EXCERPTED RECORDS below:

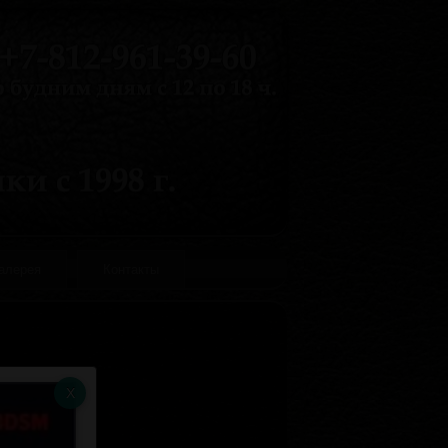
галерея
Контакты
 конец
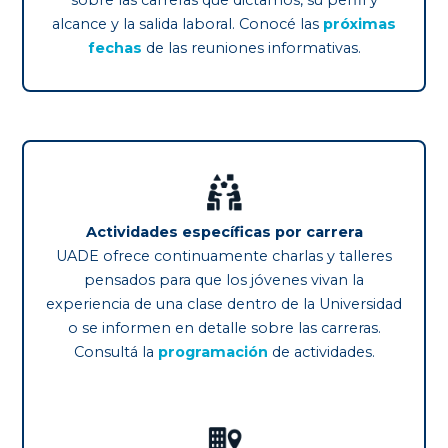
alcance y la salida laboral. Conocé las
próximas
fechas
de las reuniones informativas.
Actividades específicas por carrera
UADE ofrece continuamente charlas y talleres
pensados para que los jóvenes vivan la
experiencia de una clase dentro de la Universidad
o se informen en detalle sobre las carreras.
Consultá la
programación
de actividades.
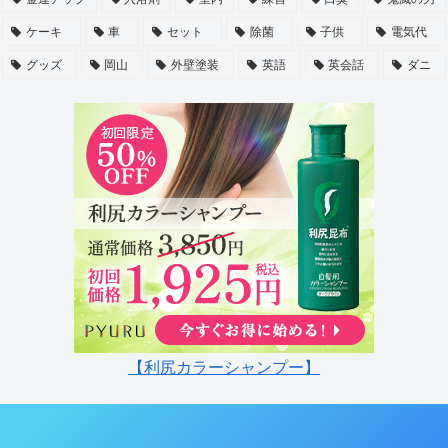
ケーキ
車
セット
除菌
子供
電気代
グッズ
岡山
外壁塗装
英語
英会話
ダニ
【利尻カラーシャンプー】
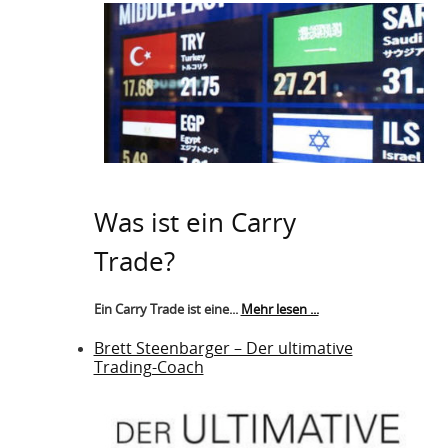
Was ist ein Carry
Trade?
Ein Carry Trade ist eine...
Mehr lesen ...
Brett Steenbarger – Der ultimative
Trading-Coach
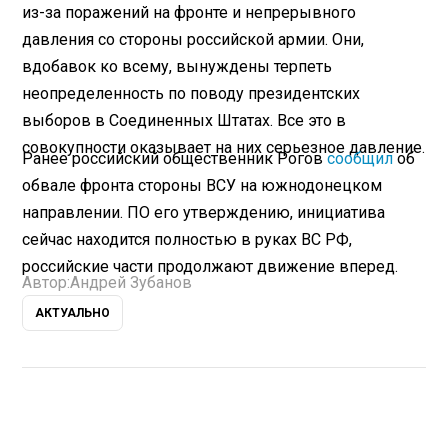
из-за поражений на фронте и непрерывного
давления со стороны российской армии. Они,
вдобавок ко всему, вынуждены терпеть
неопределенность по поводу президентских
выборов в Соединенных Штатах. Все это в
совокупности оказывает на них серьезное давление.
Ранее российский общественник Рогов
сообщил
об
обвале фронта стороны ВСУ на южнодонецком
направлении. ПО его утверждению, инициатива
сейчас находится полностью в руках ВС РФ,
российские части продолжают движение вперед.
Автор:
Андрей Зубанов
АКТУАЛЬНО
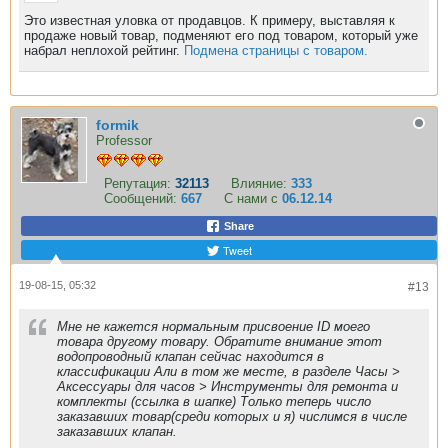
Это известная уловка от продавцов. К примеру, выставляя к
продаже новый товар, подменяют его под товаром, который уже
набрал неплохой рейтинг.
Подмена
страницы с товаром.
formik
Professor
Репутация:
32113
Влияние:
333
Сообщений:
667
С нами с
06.12.14
Share
Tweet
19-08-15, 05:32
#13
Мне не кажется нормальным присвоение ID моего
товара другому товару. Обратите внимание этот
водопроводный клапан сейчас находится в
классификации Али в том же месте, в разделе Часы >
Аксессуары для часов > Инструменты для ремонта и
комплекты (ссылка в шапке) Только теперь число
заказавших товар(среди которых и я) числимся в числе
заказавших клапан.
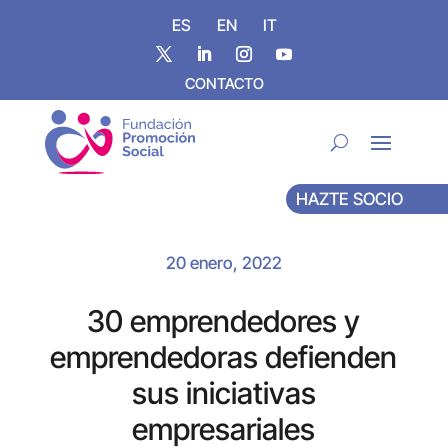
ES
EN
IT
CONTACTO
HAZTE SOCIO
20 enero, 2022
30 emprendedores y
emprendedoras defienden
sus iniciativas
empresariales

End of EXCERPTED RECORDS.

INSTRUCTION:
Reproduce the text of all the material above line for line, without the pictures.

OUTPUT FOR THIS EXERCISE:
галерея
Контакты
 конец
alcance y la salida laboral. Conocé las
próximas
fechas
de las reuniones informativas.
Actividades específicas por carrera
UADE ofrece continuamente charlas y talleres
pensados para que los jóvenes vivan la
experiencia de una clase dentro de la Universidad
o se informen en detalle sobre las carreras.
Consultá la
programación
de actividades.
ケーキ
車
セット
除菌
子供
電気代
グッズ
岡山
外壁塗装
英語
英会話
ダニ
【利尻カラーシャンプー】
Was ist ein Carry
Trade?
Ein Carry Trade ist eine...
Mehr lesen ...
Brett Steenbarger – Der ultimative
Trading-Coach
из-за поражений на фронте и непрерывного
давления со стороны российской армии. Они,
вдобавок ко всему, вынуждены терпеть
неопределенность по поводу президентских
выборов в Соединенных Штатах. Все это в
совокупности оказывает на них серьезное давление.
Ранее российский общественник Рогов
сообщил
об
обвале фронта стороны ВСУ на южнодонецком
направлении. ПО его утверждению, инициатива
сейчас находится полностью в руках ВС РФ,
российские части продолжают движение вперед.
Автор:
Андрей Зубанов
АКТУАЛЬНО
Это известная уловка от продавцов. К примеру, выставляя к
продаже новый товар, подменяют его под товаром, который уже
набрал неплохой рейтинг.
Подмена
страницы с товаром.
formik
Professor
Репутация:
32113
Влияние:
333
Сообщений:
667
С нами с
06.12.14
Share
Tweet
19-08-15, 05:32
#13
Мне не кажется нормальным присвоение ID моего
товара другому товару. Обратите внимание этот
водопроводный клапан сейчас находится в
классификации Али в том же месте, в разделе Часы >
Аксессуары для часов > Инструменты для ремонта и
комплекты (ссылка в шапке) Только теперь число
заказавших товар(среди которых и я) числимся в числе
заказавших клапан.
ES
EN
IT
CONTACTO
HAZTE SOCIO
20 enero, 2022
30 emprendedores y
emprendedoras defienden
sus iniciativas
empresariales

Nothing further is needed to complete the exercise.